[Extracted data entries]
^^^^^^^^^^^^^^^^

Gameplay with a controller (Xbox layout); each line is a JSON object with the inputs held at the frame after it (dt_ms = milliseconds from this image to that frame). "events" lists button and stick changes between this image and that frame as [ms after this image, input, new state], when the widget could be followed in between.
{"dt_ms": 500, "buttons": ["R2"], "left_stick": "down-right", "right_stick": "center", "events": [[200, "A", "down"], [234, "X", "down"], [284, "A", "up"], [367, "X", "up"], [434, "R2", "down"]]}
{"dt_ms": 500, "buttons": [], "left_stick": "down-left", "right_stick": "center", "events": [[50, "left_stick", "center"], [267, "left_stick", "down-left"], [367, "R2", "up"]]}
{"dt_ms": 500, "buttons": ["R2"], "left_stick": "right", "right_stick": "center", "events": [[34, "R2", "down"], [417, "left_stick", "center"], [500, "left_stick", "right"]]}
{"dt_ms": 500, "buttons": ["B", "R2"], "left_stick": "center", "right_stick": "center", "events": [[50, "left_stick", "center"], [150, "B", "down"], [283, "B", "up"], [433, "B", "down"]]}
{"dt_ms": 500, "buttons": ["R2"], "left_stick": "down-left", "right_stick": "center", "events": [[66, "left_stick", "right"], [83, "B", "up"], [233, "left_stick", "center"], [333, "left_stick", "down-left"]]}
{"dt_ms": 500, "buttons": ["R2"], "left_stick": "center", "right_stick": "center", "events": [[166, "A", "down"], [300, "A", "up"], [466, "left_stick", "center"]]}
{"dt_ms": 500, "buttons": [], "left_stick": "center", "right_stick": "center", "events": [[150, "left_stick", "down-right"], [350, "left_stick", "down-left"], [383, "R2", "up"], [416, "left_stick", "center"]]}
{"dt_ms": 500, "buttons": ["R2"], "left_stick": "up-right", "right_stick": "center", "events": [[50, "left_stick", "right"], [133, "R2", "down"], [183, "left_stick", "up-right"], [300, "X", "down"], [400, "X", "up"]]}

^^^^^^^^^^^^^^^^

Return the lines above that include the string "center".

{"dt_ms": 500, "buttons": ["R2"], "left_stick": "down-right", "right_stick": "center", "events": [[200, "A", "down"], [234, "X", "down"], [284, "A", "up"], [367, "X", "up"], [434, "R2", "down"]]}
{"dt_ms": 500, "buttons": [], "left_stick": "down-left", "right_stick": "center", "events": [[50, "left_stick", "center"], [267, "left_stick", "down-left"], [367, "R2", "up"]]}
{"dt_ms": 500, "buttons": ["R2"], "left_stick": "right", "right_stick": "center", "events": [[34, "R2", "down"], [417, "left_stick", "center"], [500, "left_stick", "right"]]}
{"dt_ms": 500, "buttons": ["B", "R2"], "left_stick": "center", "right_stick": "center", "events": [[50, "left_stick", "center"], [150, "B", "down"], [283, "B", "up"], [433, "B", "down"]]}
{"dt_ms": 500, "buttons": ["R2"], "left_stick": "down-left", "right_stick": "center", "events": [[66, "left_stick", "right"], [83, "B", "up"], [233, "left_stick", "center"], [333, "left_stick", "down-left"]]}
{"dt_ms": 500, "buttons": ["R2"], "left_stick": "center", "right_stick": "center", "events": [[166, "A", "down"], [300, "A", "up"], [466, "left_stick", "center"]]}
{"dt_ms": 500, "buttons": [], "left_stick": "center", "right_stick": "center", "events": [[150, "left_stick", "down-right"], [350, "left_stick", "down-left"], [383, "R2", "up"], [416, "left_stick", "center"]]}
{"dt_ms": 500, "buttons": ["R2"], "left_stick": "up-right", "right_stick": "center", "events": [[50, "left_stick", "right"], [133, "R2", "down"], [183, "left_stick", "up-right"], [300, "X", "down"], [400, "X", "up"]]}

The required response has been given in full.